Page text below:

L.A. sheriff gains support in legal fight over secret list of 300 problem deputies
The American Civil Liberties Union of Southern California and three other advocacy groups have gone to court to back Los Angeles County Sheriff Jim McDonnell’s attempt to send prosecutors the names of deputies found to have committed serious misconduct on the job.
The move is the latest turn in the fight over a secret list of 300 problematic deputies whose history of misconduct could damage their credibility if they are ever called to testify in criminal cases.
The Assn. for Los Angeles Deputy Sheriffs has sued the department over the disclosure, saying it would violate peace officer confidentiality laws and draw unfair scrutiny on deputies whose mistakes might have happened long ago.
A Superior Court judge agreed in January that providing the list would violate state law, but said the department could turn over the names of problem deputies when there’s a pending case in which that officer might testify. Last month, a two-judge appellate court panel granted the union’s request to put a temporary hold on any transmission of names, even in pending cases.
The ACLU filed a friend-of-the-court brief on Friday, asking the appeals court to reject the Assn. for Los Angeles Deputy Sheriffs’ request that none of the names of problem deputies be sent to prosecutors.
“Criminal trials are not games where the prosecution and law enforcement are permitted to withhold information that helps the defense,” Peter Eliasberg, chief counsel at the ACLU of Southern California, said in a news release.
“It is essential to the right to a fair trial that the prosecutor inform the defense if there is potentially exculpatory or impeachment evidence in an officer’s personnel file, including conclusions by the department that an officer has filed a false report or lied on the witness stand,” he said.
An attorney for the union said she did not yet have time Monday to review the ACLU’s filing.

End of Page text.

• [Work order 1]:
Answer these questions using the news story about the sheriff's list of problem deputies:
(a) How many deputies are on the secret list?
(b) Which organization sued the department over the disclosure?
(c) What position does Peter Eliasberg hold?
• [Work order 2]:
Transcribe the passage of the news story starting with "L.A. sheriff gains" and going on through "in criminal cases.".
The material that comes next has no connection to the news story about the sheriff's list.

Data below below:

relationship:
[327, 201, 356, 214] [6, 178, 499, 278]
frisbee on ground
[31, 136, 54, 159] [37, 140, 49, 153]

End of Data below.

• [Response box 1]:
(a) 300
(b) The Assn. for Los Angeles Deputy Sheriffs
(c) Chief counsel at the ACLU of Southern California

• [Response box 2]:
L.A. sheriff gains support in legal fight over secret list of 300 problem deputies
The American Civil Liberties Union of Southern California and three other advocacy groups have gone to court to back Los Angeles County Sheriff Jim McDonnell’s attempt to send prosecutors the names of deputies found to have committed serious misconduct on the job.
The move is the latest turn in the fight over a secret list of 300 problematic deputies whose history of misconduct could damage their credibility if they are ever called to testify in criminal cases.